Your objective:
Return the full listing character for character, without its pictures.

Data shown:
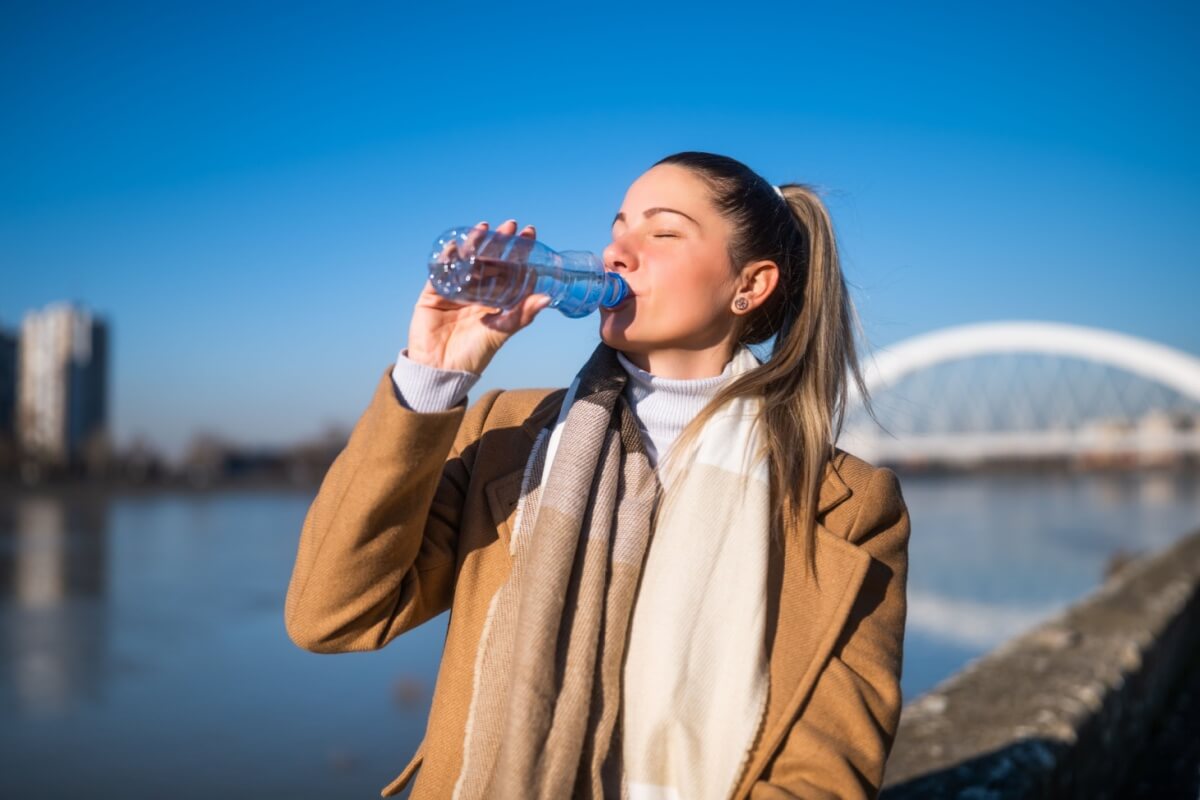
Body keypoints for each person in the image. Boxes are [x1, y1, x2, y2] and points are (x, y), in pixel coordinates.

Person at [284, 151, 911, 800]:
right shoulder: (510, 437)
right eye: (618, 228)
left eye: (662, 232)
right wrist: (431, 373)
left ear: (749, 286)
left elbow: (823, 775)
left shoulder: (848, 506)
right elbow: (333, 616)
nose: (617, 252)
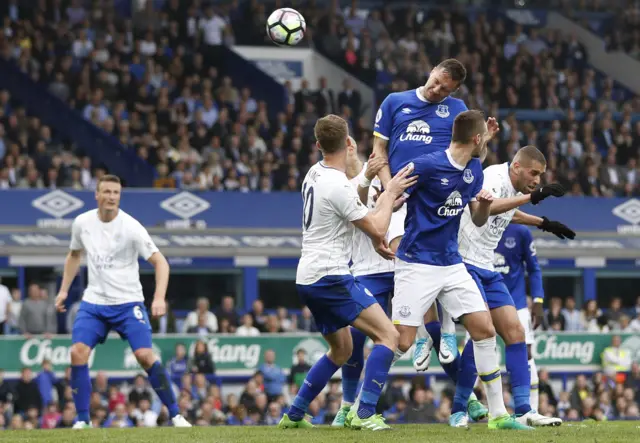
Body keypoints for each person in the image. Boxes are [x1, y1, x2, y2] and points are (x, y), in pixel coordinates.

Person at [391, 109, 531, 430]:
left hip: (452, 263)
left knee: (485, 330)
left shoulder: (475, 169)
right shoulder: (426, 164)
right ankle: (360, 404)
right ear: (477, 138)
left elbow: (479, 218)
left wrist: (481, 204)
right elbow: (392, 194)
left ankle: (498, 415)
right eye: (485, 138)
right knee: (399, 342)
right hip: (417, 262)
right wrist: (385, 212)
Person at [279, 114, 416, 431]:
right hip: (332, 276)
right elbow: (378, 227)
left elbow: (348, 198)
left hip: (307, 278)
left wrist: (367, 177)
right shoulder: (337, 185)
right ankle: (365, 412)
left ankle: (295, 414)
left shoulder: (314, 173)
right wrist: (391, 191)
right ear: (349, 143)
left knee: (342, 349)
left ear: (318, 145)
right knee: (389, 336)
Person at [371, 58, 488, 420]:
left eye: (447, 89)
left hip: (436, 201)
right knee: (400, 254)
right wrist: (391, 188)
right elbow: (378, 151)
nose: (439, 91)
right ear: (433, 70)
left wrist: (488, 140)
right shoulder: (394, 102)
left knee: (436, 269)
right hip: (399, 194)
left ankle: (438, 337)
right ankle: (428, 336)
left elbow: (473, 153)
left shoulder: (456, 110)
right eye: (438, 82)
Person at [54, 174, 190, 428]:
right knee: (77, 352)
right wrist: (63, 290)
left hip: (128, 303)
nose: (111, 197)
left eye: (115, 193)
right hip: (94, 303)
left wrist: (159, 297)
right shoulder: (82, 223)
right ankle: (83, 421)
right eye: (106, 192)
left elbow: (161, 262)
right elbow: (73, 255)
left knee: (145, 355)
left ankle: (175, 414)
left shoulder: (131, 227)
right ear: (96, 195)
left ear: (120, 196)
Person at [451, 145, 573, 427]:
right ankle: (459, 409)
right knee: (483, 335)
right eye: (534, 173)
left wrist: (543, 223)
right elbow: (488, 208)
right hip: (463, 263)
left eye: (541, 177)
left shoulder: (513, 188)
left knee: (515, 333)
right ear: (517, 166)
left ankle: (524, 411)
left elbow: (507, 214)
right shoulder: (494, 178)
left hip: (486, 266)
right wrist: (533, 198)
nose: (537, 180)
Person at [330, 135, 402, 426]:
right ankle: (348, 405)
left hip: (399, 268)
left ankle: (467, 402)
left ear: (350, 146)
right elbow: (358, 209)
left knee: (425, 336)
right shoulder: (340, 186)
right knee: (356, 338)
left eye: (342, 151)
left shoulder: (383, 173)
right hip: (364, 269)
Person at [496, 222, 544, 410]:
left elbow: (534, 268)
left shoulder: (520, 231)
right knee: (475, 354)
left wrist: (538, 300)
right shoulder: (477, 223)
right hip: (484, 302)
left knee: (527, 353)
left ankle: (531, 410)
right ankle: (466, 410)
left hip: (516, 303)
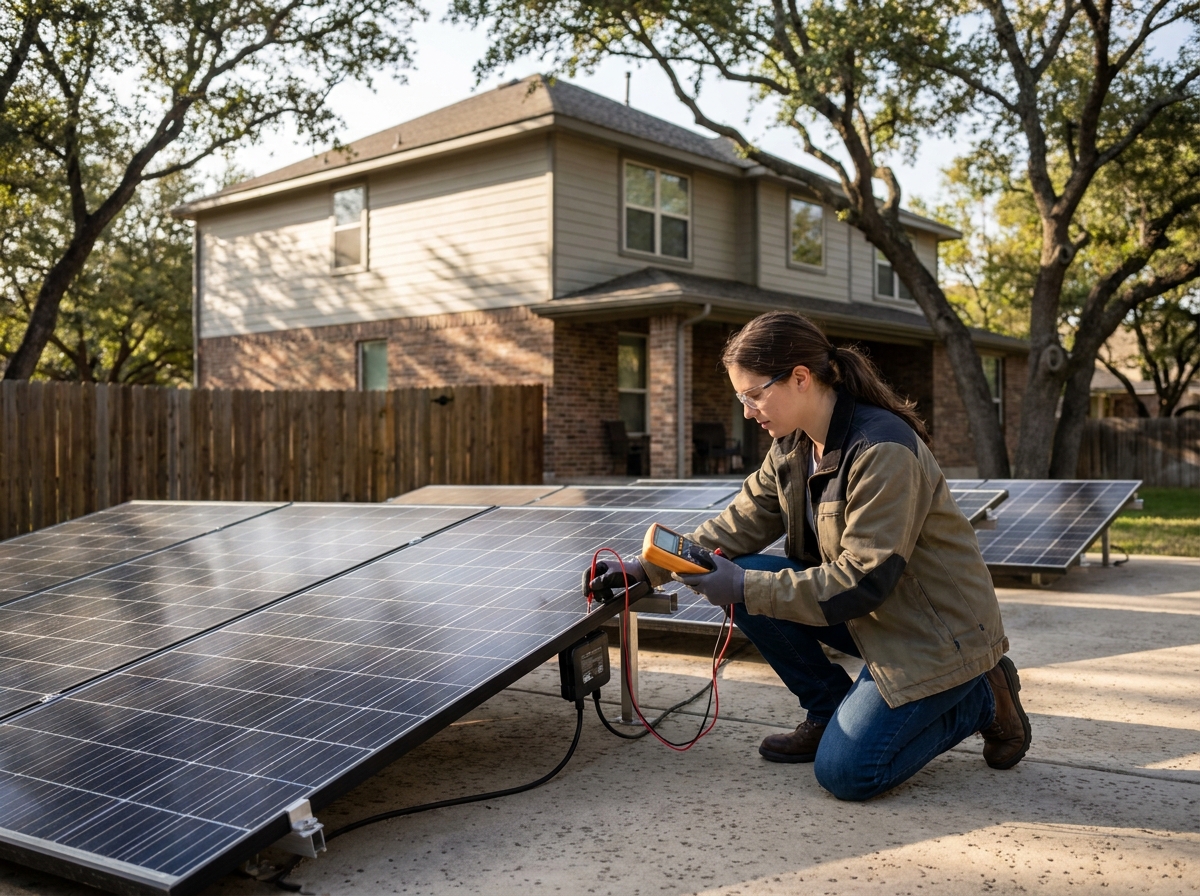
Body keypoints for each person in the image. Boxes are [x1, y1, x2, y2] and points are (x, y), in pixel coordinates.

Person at [586, 310, 1031, 801]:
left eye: (755, 394)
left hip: (935, 633)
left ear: (800, 378)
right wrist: (648, 569)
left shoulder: (882, 450)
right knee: (746, 571)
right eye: (742, 397)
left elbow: (864, 580)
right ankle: (828, 710)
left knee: (848, 774)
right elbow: (739, 522)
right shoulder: (792, 446)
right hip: (873, 617)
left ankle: (985, 697)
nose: (748, 410)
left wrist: (743, 587)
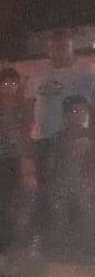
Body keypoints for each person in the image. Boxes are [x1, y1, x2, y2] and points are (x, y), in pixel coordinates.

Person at [24, 29, 95, 255]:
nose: (58, 52)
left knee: (80, 192)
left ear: (72, 47)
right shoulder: (39, 72)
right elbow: (28, 107)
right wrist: (27, 145)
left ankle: (81, 243)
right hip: (44, 141)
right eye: (53, 48)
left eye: (63, 47)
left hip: (76, 141)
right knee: (47, 191)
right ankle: (50, 242)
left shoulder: (85, 70)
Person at [0, 68, 34, 255]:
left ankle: (19, 245)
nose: (9, 87)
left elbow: (27, 134)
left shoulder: (24, 107)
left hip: (18, 159)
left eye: (13, 83)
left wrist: (27, 162)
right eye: (5, 83)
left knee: (20, 203)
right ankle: (0, 243)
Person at [47, 95, 95, 259]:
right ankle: (59, 248)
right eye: (75, 111)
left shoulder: (91, 136)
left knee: (86, 207)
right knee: (57, 207)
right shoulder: (59, 137)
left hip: (84, 184)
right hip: (61, 183)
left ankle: (89, 248)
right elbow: (51, 164)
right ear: (66, 115)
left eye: (83, 111)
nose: (79, 115)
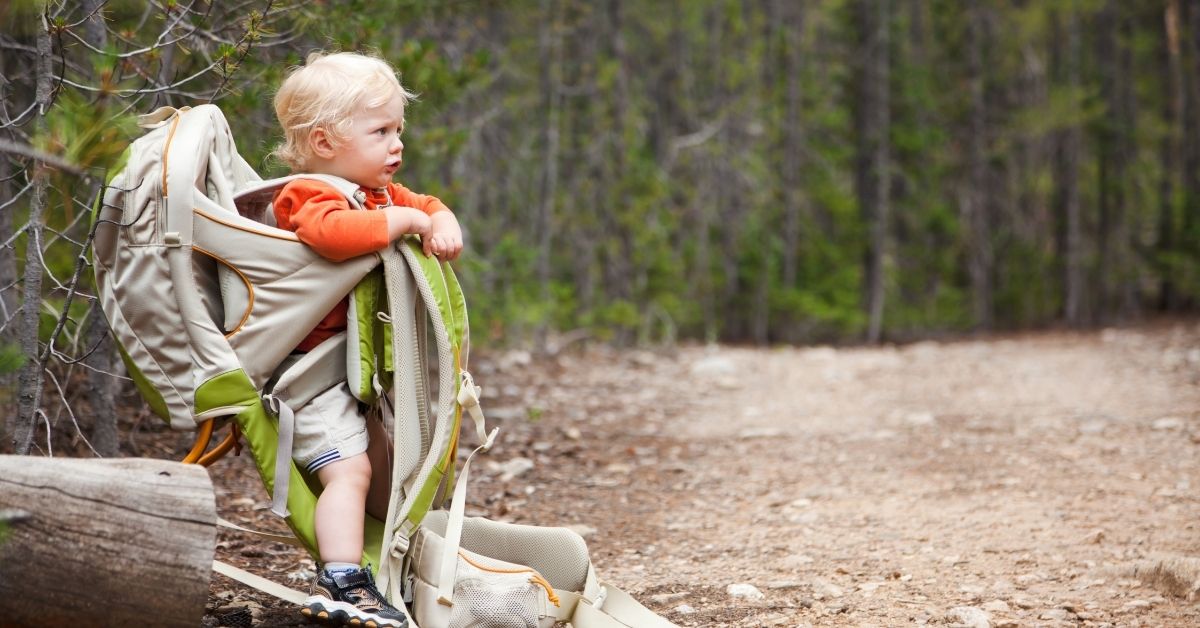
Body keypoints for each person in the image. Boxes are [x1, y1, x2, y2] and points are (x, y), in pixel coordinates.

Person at [271, 50, 463, 628]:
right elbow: (330, 236)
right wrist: (406, 223)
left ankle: (387, 561)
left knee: (390, 464)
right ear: (326, 142)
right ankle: (340, 577)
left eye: (398, 129)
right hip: (307, 376)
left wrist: (441, 218)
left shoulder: (377, 194)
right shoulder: (308, 194)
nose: (396, 144)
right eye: (380, 131)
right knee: (348, 471)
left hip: (351, 373)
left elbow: (426, 205)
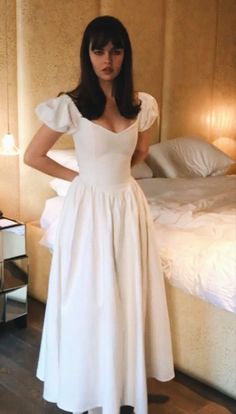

The completed task:
Body keypoints for each person in the image. Boxes are [x1, y1, x2, y2] and points are (x, y), in pixel coordinates.

Person at [284, 151, 911, 800]:
right shoulder: (510, 437)
right eye: (618, 228)
left eye: (662, 232)
right wrist: (431, 373)
left ear: (749, 286)
left elbow: (823, 775)
left shoulder: (848, 506)
right elbow: (333, 616)
nose: (617, 252)
Body keypoints for each person in the image. Boxes are [x1, y1, x2, y2] and points are (x, y), in pixel coordinates.

Person at [391, 109, 531, 430]:
left hip: (452, 263)
left knee: (485, 330)
left shoulder: (475, 169)
right shoulder: (426, 164)
right ankle: (360, 404)
right ear: (477, 138)
left elbow: (479, 218)
left wrist: (481, 204)
right elbow: (392, 194)
left ankle: (498, 415)
right eye: (485, 138)
right knee: (399, 342)
right hip: (417, 262)
right wrist: (385, 212)
Person at [279, 114, 416, 431]:
right hip: (332, 276)
right elbow: (378, 227)
left elbow: (348, 198)
left hip: (307, 278)
left wrist: (367, 177)
right shoulder: (337, 185)
right ankle: (365, 412)
left ankle: (295, 414)
left shoulder: (314, 173)
right wrist: (391, 191)
right ear: (349, 143)
left knee: (342, 349)
left ear: (318, 145)
right knee: (389, 336)
Person at [371, 58, 488, 420]:
left eye: (447, 89)
left hip: (436, 201)
right knee: (400, 254)
right wrist: (391, 188)
right elbow: (378, 151)
nose: (439, 91)
right ear: (433, 70)
left wrist: (488, 140)
right shoulder: (394, 102)
left knee: (436, 269)
right hip: (399, 194)
left ankle: (438, 337)
right ankle: (428, 336)
left elbow: (473, 153)
left shoulder: (456, 110)
right eye: (438, 82)
Person at [54, 174, 190, 428]:
right knee: (77, 352)
right wrist: (63, 290)
left hip: (128, 303)
nose: (111, 197)
left eye: (115, 193)
right hip: (94, 303)
left wrist: (159, 297)
right shoulder: (82, 223)
right ankle: (83, 421)
right eye: (106, 192)
left elbow: (161, 262)
right elbow: (73, 255)
left knee: (145, 355)
left ankle: (175, 414)
left shoulder: (131, 227)
right ear: (96, 195)
left ear: (120, 196)
Person at [451, 145, 573, 427]:
right ankle: (459, 409)
right knee: (483, 335)
right eye: (534, 173)
left wrist: (543, 223)
right elbow: (488, 208)
right hip: (463, 263)
left eye: (541, 177)
left shoulder: (513, 188)
left knee: (515, 333)
right ear: (517, 166)
left ankle: (524, 411)
left elbow: (507, 214)
right shoulder: (494, 178)
left hip: (486, 266)
right wrist: (533, 198)
nose: (537, 180)
Person at [330, 135, 402, 426]:
right ankle: (348, 405)
left hip: (399, 268)
left ankle: (467, 402)
left ear: (350, 146)
right elbow: (358, 209)
left knee: (425, 336)
right shoulder: (340, 186)
right knee: (356, 338)
left eye: (342, 151)
left shoulder: (383, 173)
right hip: (364, 269)
Person at [496, 222, 544, 410]:
left elbow: (534, 268)
left shoulder: (520, 231)
right knee: (475, 354)
left wrist: (538, 300)
right shoulder: (477, 223)
right hip: (484, 302)
left knee: (527, 353)
left ankle: (531, 410)
right ankle: (466, 410)
left hip: (516, 303)
Body keypoints for each person in the image. Boxes are [x1, y1, x2, y2] and points are (x, y), in pixel coordinates.

Person at [586, 310, 1031, 801]:
left eye: (755, 394)
left hip: (935, 633)
left ear: (800, 378)
right wrist: (648, 569)
left shoulder: (882, 450)
right knee: (746, 571)
right eye: (742, 397)
left elbow: (864, 580)
right ankle: (828, 710)
left knee: (848, 774)
right elbow: (739, 522)
right shoulder: (792, 446)
right hip: (873, 617)
left ankle: (985, 697)
nose: (748, 410)
left wrist: (743, 587)
Body keypoints for each person in the image. Boxes are [x1, y1, x2, y2] and points are (x, y), in pixel coordinates.

Person at [24, 29, 95, 255]:
nose: (58, 52)
left knee: (80, 192)
left ear: (72, 47)
right shoulder: (39, 72)
right elbow: (28, 107)
right wrist: (27, 145)
left ankle: (81, 243)
right hip: (44, 141)
right eye: (53, 48)
left eye: (63, 47)
left hip: (76, 141)
right knee: (47, 191)
right ankle: (50, 242)
left shoulder: (85, 70)
Person at [0, 68, 34, 255]:
left ankle: (19, 245)
nose: (9, 87)
left elbow: (27, 134)
left shoulder: (24, 107)
left hip: (18, 159)
left eye: (13, 83)
left wrist: (27, 162)
right eye: (5, 83)
left knee: (20, 203)
right ankle: (0, 243)
Person at [47, 95, 95, 259]:
right ankle: (59, 248)
right eye: (75, 111)
left shoulder: (91, 136)
left knee: (86, 207)
right knee: (57, 207)
right shoulder: (59, 137)
left hip: (84, 184)
right hip: (61, 183)
left ankle: (89, 248)
right elbow: (51, 164)
right ear: (66, 115)
left eye: (83, 111)
nose: (79, 115)
Body keypoints for each person in the image. Boxes are [x1, y1, x2, y2] and points are (x, y), in pixel coordinates.

Person at [271, 50, 463, 628]:
right elbow: (330, 236)
right wrist: (406, 223)
left ankle: (387, 561)
left knee: (390, 464)
right ear: (326, 142)
right ankle: (340, 577)
left eye: (398, 129)
right hip: (307, 376)
left wrist: (441, 218)
left shoulder: (377, 194)
right shoulder: (308, 194)
nose: (396, 144)
right eye: (380, 131)
right knee: (348, 471)
left hip: (351, 373)
left elbow: (426, 205)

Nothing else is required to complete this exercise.